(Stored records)
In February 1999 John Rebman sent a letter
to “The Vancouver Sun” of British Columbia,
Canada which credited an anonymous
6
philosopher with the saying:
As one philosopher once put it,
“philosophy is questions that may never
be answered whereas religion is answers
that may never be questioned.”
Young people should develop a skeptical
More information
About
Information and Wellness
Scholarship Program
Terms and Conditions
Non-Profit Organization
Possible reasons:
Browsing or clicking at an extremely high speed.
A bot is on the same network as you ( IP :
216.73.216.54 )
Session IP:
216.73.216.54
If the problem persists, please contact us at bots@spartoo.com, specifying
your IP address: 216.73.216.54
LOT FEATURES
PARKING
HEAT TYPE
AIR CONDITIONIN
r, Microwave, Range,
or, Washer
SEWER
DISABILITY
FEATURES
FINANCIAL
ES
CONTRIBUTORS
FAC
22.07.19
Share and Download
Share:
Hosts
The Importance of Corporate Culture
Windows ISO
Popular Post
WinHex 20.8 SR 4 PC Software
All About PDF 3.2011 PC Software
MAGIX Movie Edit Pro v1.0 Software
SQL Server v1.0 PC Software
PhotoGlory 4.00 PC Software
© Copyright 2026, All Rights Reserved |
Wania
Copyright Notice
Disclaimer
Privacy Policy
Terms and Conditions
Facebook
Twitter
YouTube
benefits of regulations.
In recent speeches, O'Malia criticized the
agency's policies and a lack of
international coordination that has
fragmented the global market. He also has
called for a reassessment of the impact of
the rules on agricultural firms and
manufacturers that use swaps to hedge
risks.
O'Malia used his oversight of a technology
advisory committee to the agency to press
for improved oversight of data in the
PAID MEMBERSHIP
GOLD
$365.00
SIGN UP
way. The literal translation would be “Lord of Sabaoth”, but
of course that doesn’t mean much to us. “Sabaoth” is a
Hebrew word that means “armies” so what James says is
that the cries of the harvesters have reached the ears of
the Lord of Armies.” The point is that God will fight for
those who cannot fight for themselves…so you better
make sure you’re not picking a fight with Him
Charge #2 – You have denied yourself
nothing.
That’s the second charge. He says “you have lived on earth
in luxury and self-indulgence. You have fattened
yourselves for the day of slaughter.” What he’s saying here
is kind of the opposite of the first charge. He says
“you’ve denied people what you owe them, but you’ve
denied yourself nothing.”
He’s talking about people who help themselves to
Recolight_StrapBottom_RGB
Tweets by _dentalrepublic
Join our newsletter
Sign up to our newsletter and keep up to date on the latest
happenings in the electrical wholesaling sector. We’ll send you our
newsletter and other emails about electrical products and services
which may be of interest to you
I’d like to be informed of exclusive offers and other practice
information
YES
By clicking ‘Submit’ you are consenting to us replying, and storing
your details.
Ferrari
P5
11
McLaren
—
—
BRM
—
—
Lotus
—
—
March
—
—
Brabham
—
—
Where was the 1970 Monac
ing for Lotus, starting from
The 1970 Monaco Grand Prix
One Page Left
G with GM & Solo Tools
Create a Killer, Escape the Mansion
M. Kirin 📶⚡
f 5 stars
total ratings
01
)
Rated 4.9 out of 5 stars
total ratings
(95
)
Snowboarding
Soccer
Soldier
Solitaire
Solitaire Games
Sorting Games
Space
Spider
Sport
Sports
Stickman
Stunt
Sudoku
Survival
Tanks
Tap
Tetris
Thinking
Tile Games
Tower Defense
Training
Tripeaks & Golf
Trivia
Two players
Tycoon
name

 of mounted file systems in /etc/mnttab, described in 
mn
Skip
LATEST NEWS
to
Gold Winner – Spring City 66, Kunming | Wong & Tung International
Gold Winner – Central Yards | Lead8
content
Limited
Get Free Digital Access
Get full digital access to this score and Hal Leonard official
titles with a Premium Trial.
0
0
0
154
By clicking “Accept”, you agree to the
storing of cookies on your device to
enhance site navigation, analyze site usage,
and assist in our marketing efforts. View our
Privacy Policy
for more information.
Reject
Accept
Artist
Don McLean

> _Work item_
Copy out every line of each item above verbatim, preserving its original wording, spelling, and line order.

> _Solution_
In February 1999 John Rebman sent a letter
to “The Vancouver Sun” of British Columbia,
Canada which credited an anonymous
6
philosopher with the saying:
As one philosopher once put it,
“philosophy is questions that may never
be answered whereas religion is answers
that may never be questioned.”
Young people should develop a skeptical
More information
About
Information and Wellness
Scholarship Program
Terms and Conditions
Non-Profit Organization
Possible reasons:
Browsing or clicking at an extremely high speed.
A bot is on the same network as you ( IP :
216.73.216.54 )
Session IP:
216.73.216.54
If the problem persists, please contact us at bots@spartoo.com, specifying
your IP address: 216.73.216.54
LOT FEATURES
PARKING
HEAT TYPE
AIR CONDITIONIN
r, Microwave, Range,
or, Washer
SEWER
DISABILITY
FEATURES
FINANCIAL
ES
CONTRIBUTORS
FAC
22.07.19
Share and Download
Share:
Hosts
The Importance of Corporate Culture
Windows ISO
Popular Post
WinHex 20.8 SR 4 PC Software
All About PDF 3.2011 PC Software
MAGIX Movie Edit Pro v1.0 Software
SQL Server v1.0 PC Software
PhotoGlory 4.00 PC Software
© Copyright 2026, All Rights Reserved |
Wania
Copyright Notice
Disclaimer
Privacy Policy
Terms and Conditions
Facebook
Twitter
YouTube
benefits of regulations.
In recent speeches, O'Malia criticized the
agency's policies and a lack of
international coordination that has
fragmented the global market. He also has
called for a reassessment of the impact of
the rules on agricultural firms and
manufacturers that use swaps to hedge
risks.
O'Malia used his oversight of a technology
advisory committee to the agency to press
for improved oversight of data in the
PAID MEMBERSHIP
GOLD
$365.00
SIGN UP
way. The literal translation would be “Lord of Sabaoth”, but
of course that doesn’t mean much to us. “Sabaoth” is a
Hebrew word that means “armies” so what James says is
that the cries of the harvesters have reached the ears of
the Lord of Armies.” The point is that God will fight for
those who cannot fight for themselves…so you better
make sure you’re not picking a fight with Him
Charge #2 – You have denied yourself
nothing.
That’s the second charge. He says “you have lived on earth
in luxury and self-indulgence. You have fattened
yourselves for the day of slaughter.” What he’s saying here
is kind of the opposite of the first charge. He says
“you’ve denied people what you owe them, but you’ve
denied yourself nothing.”
He’s talking about people who help themselves to
Recolight_StrapBottom_RGB
Tweets by _dentalrepublic
Join our newsletter
Sign up to our newsletter and keep up to date on the latest
happenings in the electrical wholesaling sector. We’ll send you our
newsletter and other emails about electrical products and services
which may be of interest to you
I’d like to be informed of exclusive offers and other practice
information
YES
By clicking ‘Submit’ you are consenting to us replying, and storing
your details.
Ferrari
P5
11
McLaren
—
—
BRM
—
—
Lotus
—
—
March
—
—
Brabham
—
—
Where was the 1970 Monac
ing for Lotus, starting from
The 1970 Monaco Grand Prix
One Page Left
G with GM & Solo Tools
Create a Killer, Escape the Mansion
M. Kirin 📶⚡
f 5 stars
total ratings
01
)
Rated 4.9 out of 5 stars
total ratings
(95
)
Snowboarding
Soccer
Soldier
Solitaire
Solitaire Games
Sorting Games
Space
Spider
Sport
Sports
Stickman
Stunt
Sudoku
Survival
Tanks
Tap
Tetris
Thinking
Tile Games
Tower Defense
Training
Tripeaks & Golf
Trivia
Two players
Tycoon
name

 of mounted file systems in /etc/mnttab, described in 
mn
Skip
LATEST NEWS
to
Gold Winner – Spring City 66, Kunming | Wong & Tung International
Gold Winner – Central Yards | Lead8
content
Limited
Get Free Digital Access
Get full digital access to this score and Hal Leonard official
titles with a Premium Trial.
0
0
0
154
By clicking “Accept”, you agree to the
storing of cookies on your device to
enhance site navigation, analyze site usage,
and assist in our marketing efforts. View our
Privacy Policy
for more information.
Reject
Accept
Artist
Don McLean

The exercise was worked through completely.